The Haar cascade classifier uses sliding window approach with pyramid to detect objects. For me it takes about 0.01s to detect objects in an image. However my question is that how it can be so fast while uses sliding window approach? (I implemented a CNN for detect object which used sliding window for detect objects with no pyramids, although it took 2 seconds to detect objects). I want to know what are the tricks to run sliding window approach faster? I used two loops for sliding whole image with some strides and also made it parallel, but it is still much slower than OpenCV implementation.
-
1are you using python loops? most of the OpenCV methods are run in C++, and a lot of them are heavily optimized (SSE, OMP, etc). Also, python loops are quite slow... normally you try to avoid them and use something optimized like numpy (which is precompiled) – api55 Oct 19 '17 at 13:33
-
Thanks for your comment, Is it possible to split image into overlapping slices using numpy in one comment and store them in sub numpy arrays? – Panda Oct 19 '17 at 14:12
-
[here is a link](https://stackoverflow.com/questions/15722324/sliding-window-in-numpy) with a way to do that with numpy. Also if you want to do it in pure python, you can try to convert it to c and compile with [cython](http://cython.org/). – api55 Oct 19 '17 at 14:25
1 Answers
The quickest way (in my experience) is to use the numpy.lib.stride_tricks.as_strided
function.
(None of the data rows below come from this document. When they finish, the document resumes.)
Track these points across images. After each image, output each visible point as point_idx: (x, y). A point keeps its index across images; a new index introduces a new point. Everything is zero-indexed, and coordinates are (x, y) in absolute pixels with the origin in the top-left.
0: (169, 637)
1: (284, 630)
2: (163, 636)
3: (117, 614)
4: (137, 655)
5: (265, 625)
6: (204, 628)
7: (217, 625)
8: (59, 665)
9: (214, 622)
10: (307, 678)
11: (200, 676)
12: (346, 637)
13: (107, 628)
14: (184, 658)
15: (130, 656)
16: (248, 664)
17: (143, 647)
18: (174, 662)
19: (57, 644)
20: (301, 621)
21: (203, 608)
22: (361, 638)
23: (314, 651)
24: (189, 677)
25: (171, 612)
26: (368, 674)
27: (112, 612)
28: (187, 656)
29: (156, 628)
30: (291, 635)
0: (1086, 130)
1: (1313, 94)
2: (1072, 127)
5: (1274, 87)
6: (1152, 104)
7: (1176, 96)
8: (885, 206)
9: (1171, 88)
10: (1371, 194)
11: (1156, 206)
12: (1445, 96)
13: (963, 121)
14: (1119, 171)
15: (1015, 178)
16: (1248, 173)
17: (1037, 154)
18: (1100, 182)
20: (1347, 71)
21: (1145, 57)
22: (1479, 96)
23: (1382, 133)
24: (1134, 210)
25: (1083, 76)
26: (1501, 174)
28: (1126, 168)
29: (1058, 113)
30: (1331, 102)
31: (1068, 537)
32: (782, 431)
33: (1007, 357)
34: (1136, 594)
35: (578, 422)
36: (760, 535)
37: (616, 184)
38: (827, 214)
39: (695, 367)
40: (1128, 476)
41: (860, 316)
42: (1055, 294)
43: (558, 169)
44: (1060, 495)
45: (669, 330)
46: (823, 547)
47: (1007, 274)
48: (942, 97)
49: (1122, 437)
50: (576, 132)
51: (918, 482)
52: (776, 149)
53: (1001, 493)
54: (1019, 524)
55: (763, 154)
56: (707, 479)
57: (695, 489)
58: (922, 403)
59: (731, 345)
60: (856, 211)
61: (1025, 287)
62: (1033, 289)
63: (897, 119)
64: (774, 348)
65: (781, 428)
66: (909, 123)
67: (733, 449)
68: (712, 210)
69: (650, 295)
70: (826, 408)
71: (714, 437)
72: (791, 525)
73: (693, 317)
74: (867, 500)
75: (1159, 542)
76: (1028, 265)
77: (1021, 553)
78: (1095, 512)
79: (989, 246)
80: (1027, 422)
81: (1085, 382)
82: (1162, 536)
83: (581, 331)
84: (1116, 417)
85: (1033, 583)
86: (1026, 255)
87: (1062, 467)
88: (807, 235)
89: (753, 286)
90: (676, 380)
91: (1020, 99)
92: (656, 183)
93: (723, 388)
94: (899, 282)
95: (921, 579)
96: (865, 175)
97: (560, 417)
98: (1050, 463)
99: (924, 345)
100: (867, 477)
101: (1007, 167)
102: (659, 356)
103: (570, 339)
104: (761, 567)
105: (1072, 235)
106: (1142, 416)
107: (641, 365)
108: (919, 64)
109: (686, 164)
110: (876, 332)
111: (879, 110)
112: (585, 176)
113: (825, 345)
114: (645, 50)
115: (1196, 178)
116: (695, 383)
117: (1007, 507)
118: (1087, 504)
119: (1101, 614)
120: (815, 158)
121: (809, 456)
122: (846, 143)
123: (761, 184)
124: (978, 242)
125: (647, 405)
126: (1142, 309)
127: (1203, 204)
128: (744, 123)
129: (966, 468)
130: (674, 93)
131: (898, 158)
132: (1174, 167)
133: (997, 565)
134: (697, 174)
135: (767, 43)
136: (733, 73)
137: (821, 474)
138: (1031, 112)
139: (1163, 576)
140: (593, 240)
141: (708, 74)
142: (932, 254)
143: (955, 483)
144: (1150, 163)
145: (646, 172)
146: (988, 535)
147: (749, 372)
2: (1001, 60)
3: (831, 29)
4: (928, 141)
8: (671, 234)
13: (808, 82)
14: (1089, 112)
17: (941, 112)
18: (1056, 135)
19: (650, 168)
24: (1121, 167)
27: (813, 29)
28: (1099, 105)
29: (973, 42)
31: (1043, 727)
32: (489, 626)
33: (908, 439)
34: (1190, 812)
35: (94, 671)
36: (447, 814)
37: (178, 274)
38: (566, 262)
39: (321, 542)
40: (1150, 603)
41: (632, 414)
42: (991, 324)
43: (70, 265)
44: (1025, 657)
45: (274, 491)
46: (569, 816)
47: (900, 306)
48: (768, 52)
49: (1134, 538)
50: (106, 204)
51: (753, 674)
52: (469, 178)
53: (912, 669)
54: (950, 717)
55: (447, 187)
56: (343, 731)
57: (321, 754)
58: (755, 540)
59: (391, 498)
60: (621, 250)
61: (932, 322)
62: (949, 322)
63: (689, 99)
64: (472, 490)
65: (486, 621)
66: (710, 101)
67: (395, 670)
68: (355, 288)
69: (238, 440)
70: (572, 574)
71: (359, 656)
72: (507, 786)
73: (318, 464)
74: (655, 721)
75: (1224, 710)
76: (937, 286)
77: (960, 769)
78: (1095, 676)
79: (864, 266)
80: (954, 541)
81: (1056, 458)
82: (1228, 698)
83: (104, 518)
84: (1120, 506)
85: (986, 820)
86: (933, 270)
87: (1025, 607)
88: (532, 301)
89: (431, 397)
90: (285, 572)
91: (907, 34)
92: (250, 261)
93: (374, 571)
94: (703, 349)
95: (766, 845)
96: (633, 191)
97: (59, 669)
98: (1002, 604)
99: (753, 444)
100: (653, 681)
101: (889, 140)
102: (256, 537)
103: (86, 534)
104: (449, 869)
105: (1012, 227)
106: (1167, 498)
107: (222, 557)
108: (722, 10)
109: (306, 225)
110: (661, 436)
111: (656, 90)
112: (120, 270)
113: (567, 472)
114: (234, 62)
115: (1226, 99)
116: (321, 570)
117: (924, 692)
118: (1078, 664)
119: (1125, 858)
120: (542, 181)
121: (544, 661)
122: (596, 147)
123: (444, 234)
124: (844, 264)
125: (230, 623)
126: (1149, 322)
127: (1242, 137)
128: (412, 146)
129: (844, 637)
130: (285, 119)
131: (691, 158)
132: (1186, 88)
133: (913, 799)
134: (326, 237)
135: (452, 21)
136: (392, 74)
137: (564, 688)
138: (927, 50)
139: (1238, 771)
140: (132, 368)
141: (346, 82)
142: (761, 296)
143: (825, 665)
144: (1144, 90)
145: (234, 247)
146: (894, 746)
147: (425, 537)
Effectively what we do is first use the numpy function to generate and store all of the patches (sliding window positions) in one big array. Then we can just map that array to our function.
First, define the shape which is defined as (image height, image width, kernel height, kernel width). Then you can stride across the bits of the image (i.e. 8bit image each pixel is an 8bit stride). In this case the patches will be a repeat of the strides of the image twice. You can check the stride with img.strides
.
def some_func(roi):
'''
simple function to return the mean of the region
of interest
'''
return np.mean(roi)
img = np.zeros((30000,30000), dtype=np.uint8)
img_shape = img.shape
size = 3 # window size i.e. here is 3x3 window
shape = (img.shape[0] - size + 1, img.shape[1] - size + 1, size, size)
strides = 2 * img.strides
patches = np.lib.stride_tricks.as_strided(img, shape=shape, strides=strides)
patches = patches.reshape(-1, size, size)
output_img = np.array([some_func(roi) for roi in patches])
output_img.reshape(img_size)
There are other increases you could do like vectorizing your function np.vectorize()
in certain cases. If you wanted to calculate the mean you could have also just used output_img = patches.mean(axis=(-1, -2))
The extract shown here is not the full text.